ACCESSION NB: DB00563 (APRD00353)


TYPE: small molecule


GROUP: approved


DESCRIPTION:
An antineoplastic antimetabolite with immunosuppressant properties. It is an inhibitor of tetrahydrofolate dehydrogenase and prevents the formation of tetrahydrofolate, necessary for synthesis of thymidylate, an essential component of DNA. [PubChem]

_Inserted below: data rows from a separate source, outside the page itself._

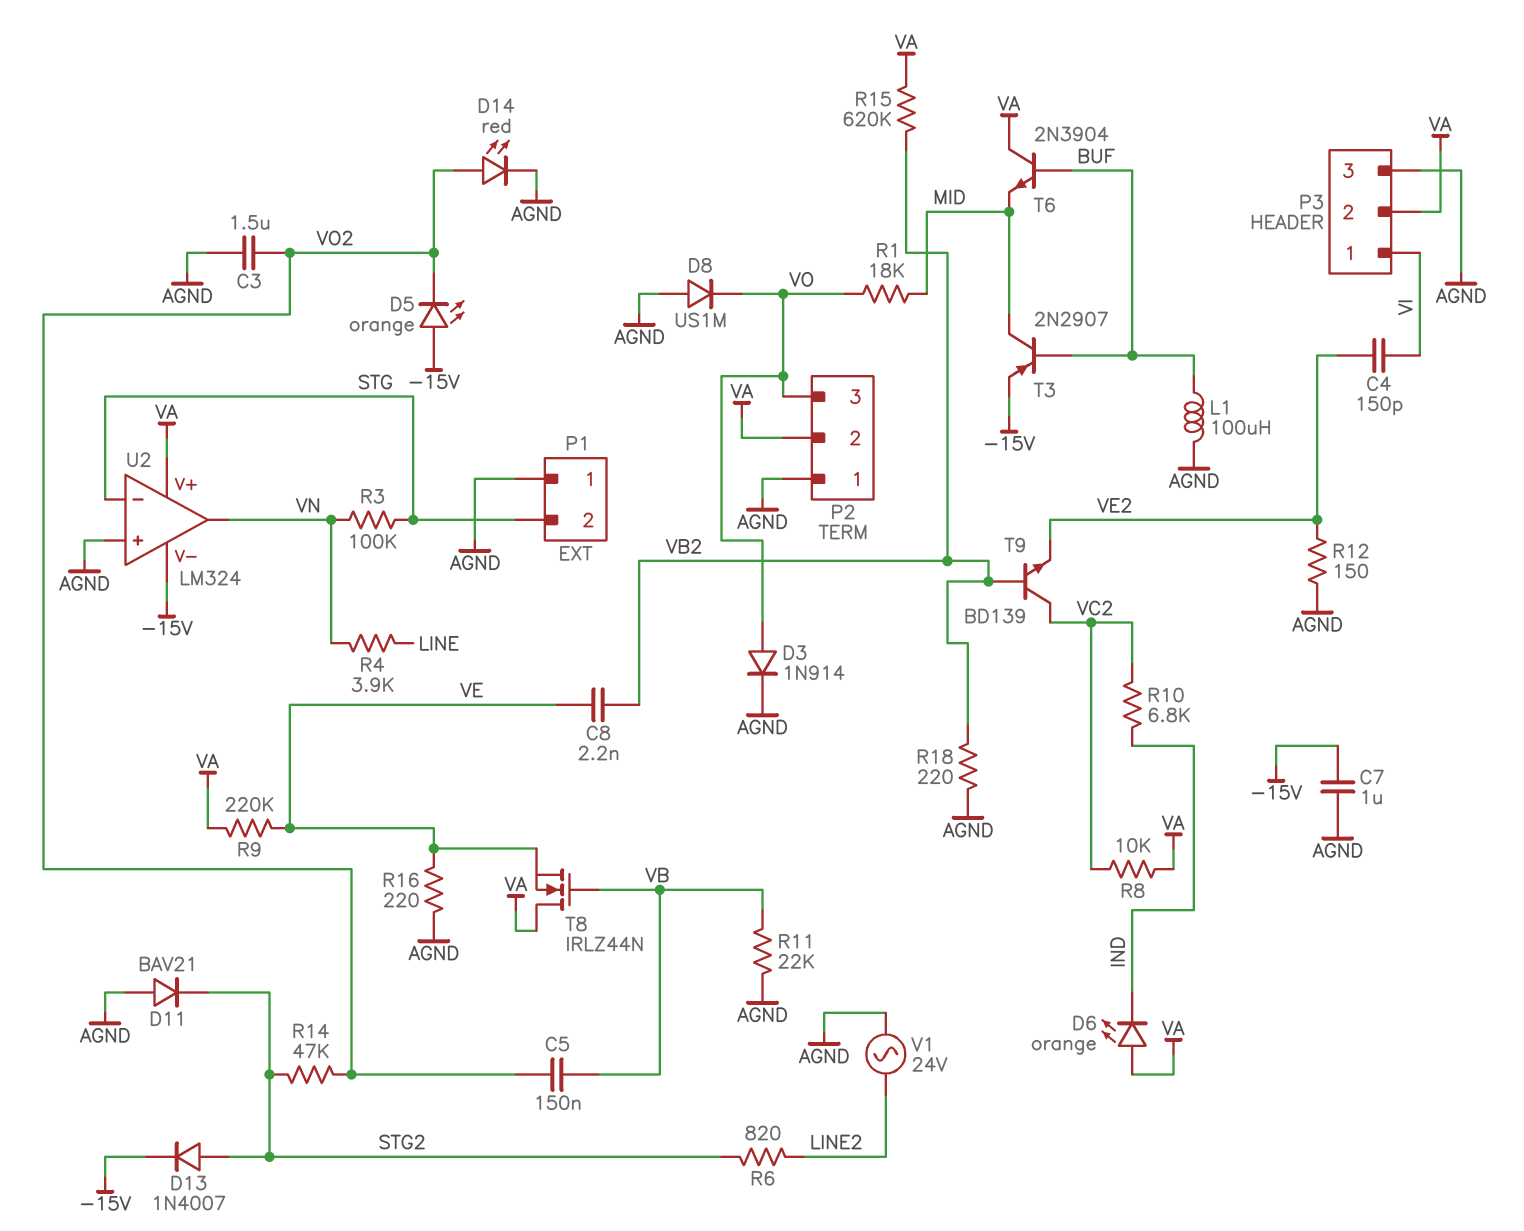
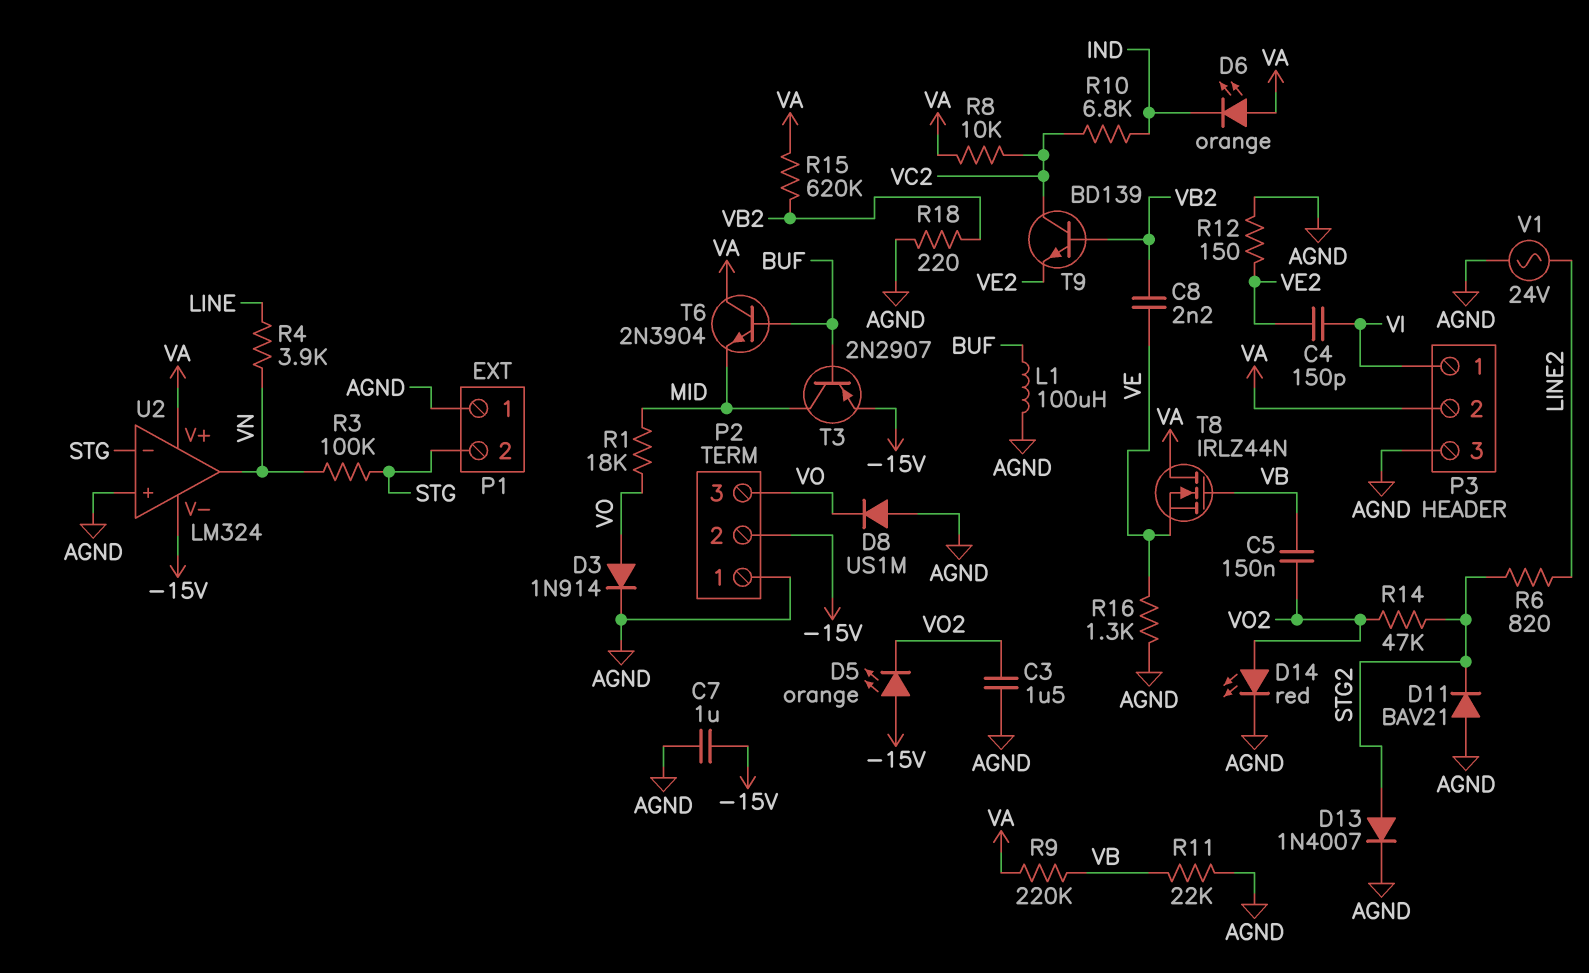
D13: diode 1N4007 (A STG2, K -15V) -> diode 1N4007 (A STG2, K AGND)
P2 pin 2: VA -> -15V
R9: 220k (VA, VE) -> 220k (VA, VB)
R16: 220 (AGND, VE) -> 1.3k (AGND, VE)

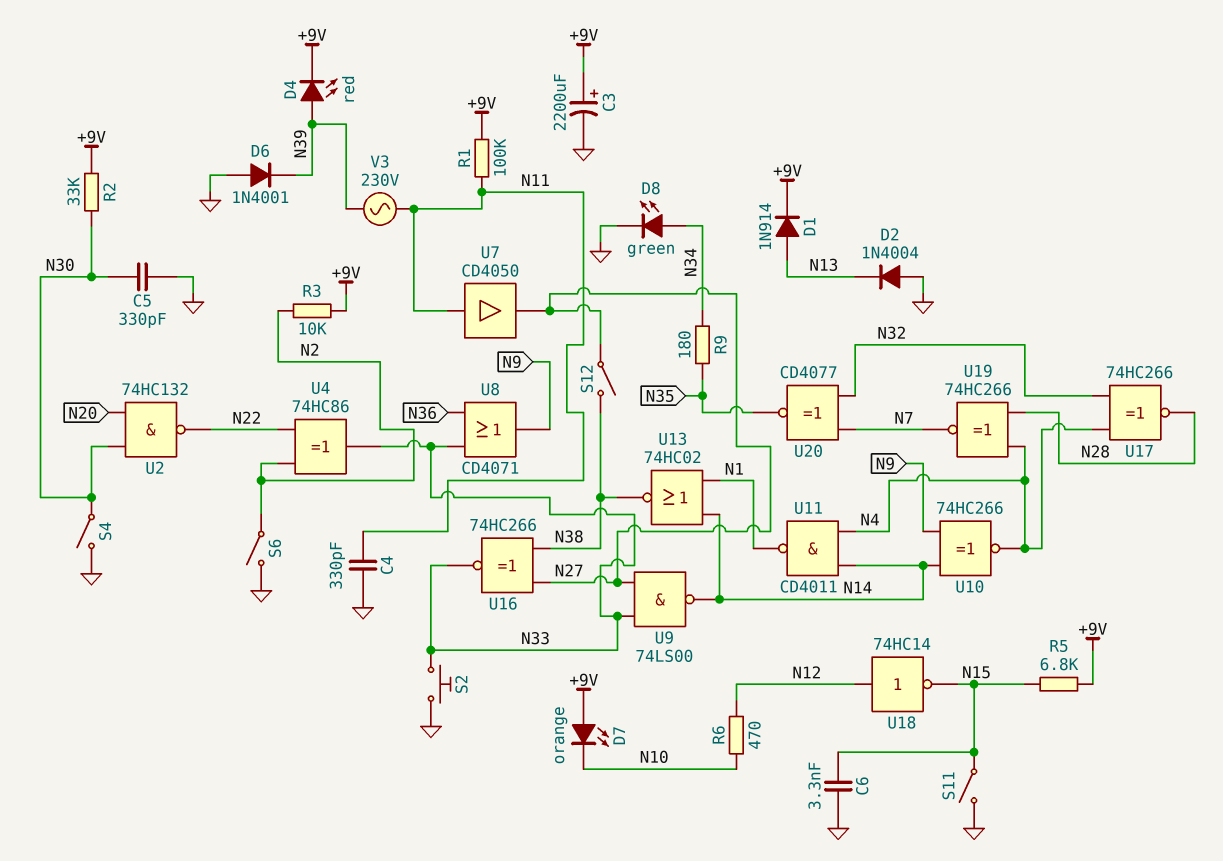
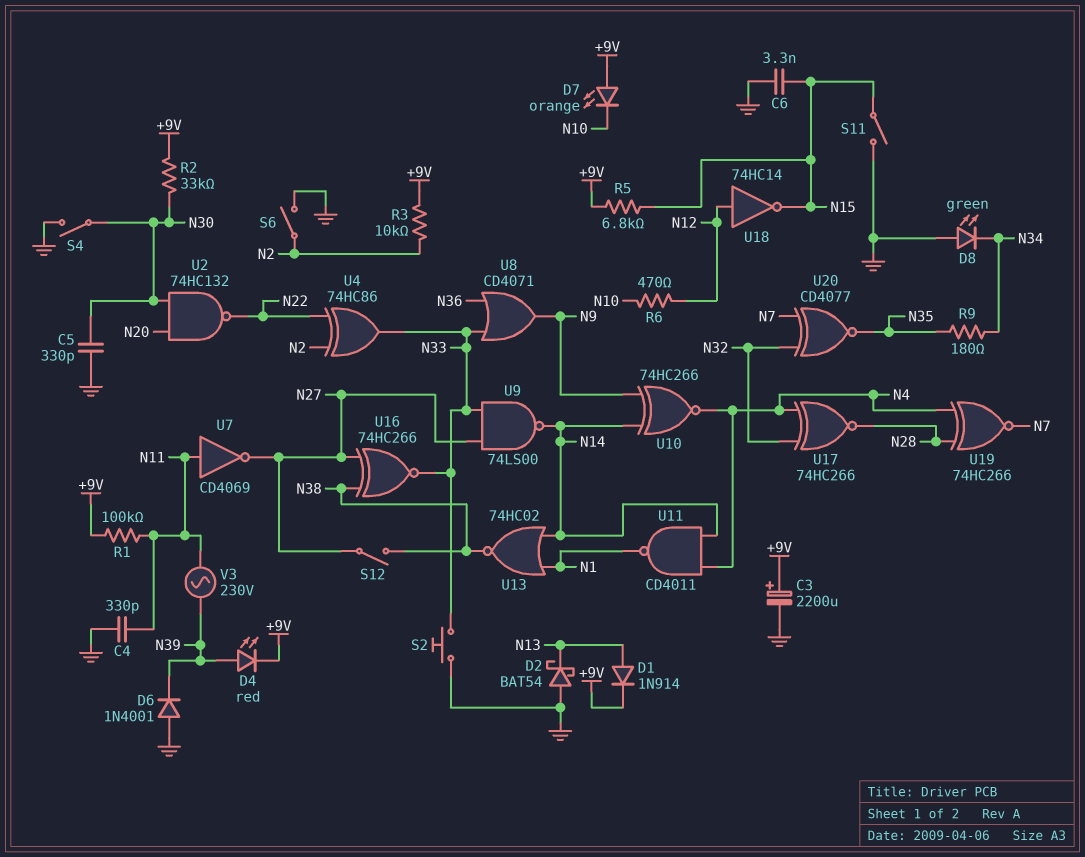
D2: diode 1N4004 (A GND, K N13) -> schottky BAT54 (A GND, K N13)
D8: LED green (A N34, K GND) -> LED green (A GND, K N34)
U7: buffer CD4050 (in N11, out N27) -> NOT CD4069 (in N11, out N27)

VOLUME OF DISTRIBUTION: 0.4 to 0.8 L/kg

CATEGORIES:
Antineoplastic Agents Antirheumatic Agents Antimetabolites Enzyme Inhibitors Folic Acid Antagonists Dermatologic Agents Immunosuppressive Agents Nucleic Acid Synthesis Inhibitors Abortifacient Agents, Nonsteroidal Abortifacient Agents Antimetabolites, Antineoplastic

ABSORPTION: Generally well absorbed with a mean bioavailability of about 60%.

INDICATION:
For the treatment of gestational choriocarcinoma, chorioadenoma destruens and hydatidiform mole. Also for the treatment of severe psoriasis and severe, active, classical or definite rheumatoid arthritis.

PHARMACODYNAMICS:
Methotrexate is an antineoplastic anti-metabolite. Anti-metabolites masquerade as purine or pyrimidine - which become the building blocks of DNA. They prevent these substances becoming incorporated in to DNA during the "S" phase (of the cell cycle), stopping normal development and division. Methotrexate inhibits folic acid reductase which is responsible for the conversion of folic acid to tetrahydrofolic acid. At two stages in the biosynthesis of purines and at one stage in the synthesis of pyrimidines, one-carbon transfer reactions occur which require specific coenzymes synthesized in the cell from tetrahydrofolic acid. Tetrahydrofolic acid itself is synthesized in the cell from folic acid with the help of an enzyme, folic acid reductase. Methotrexate looks a lot like folic acid to the enzyme, so it binds to it quite strongly and inhibits the enzyme. Thus, DNA synthesis cannot proceed because the coenzymes needed for one-carbon transfer reactions are not produced from tetrahydrofolic acid because there is no tetrahydrofolic acid. Methotrexate selectively affects the most rapidly dividing cells (neoplastic and psoriatic cells). Methotrexate is also indicated in the management of severe, active, classical, or definite rheumatoid arthritis.

MECHANISM OF ACTION:
Methotrexate anti-tumor activity is a result of the inhibition of folic acid reductase, leading to inhibition of DNA synthesis and inhibition of cellular replication. The mechanism involved in its activity against rheumatoid arthritis is not known.

PROTEIN BINDING:
50%, primarily to albumin

METABOLISM:
Hepatic.

TOXICITY:
Symptoms of overdose include bone marrow suppression and gastrointestinal toxicity. LD50=43mg/kg(orally in rat).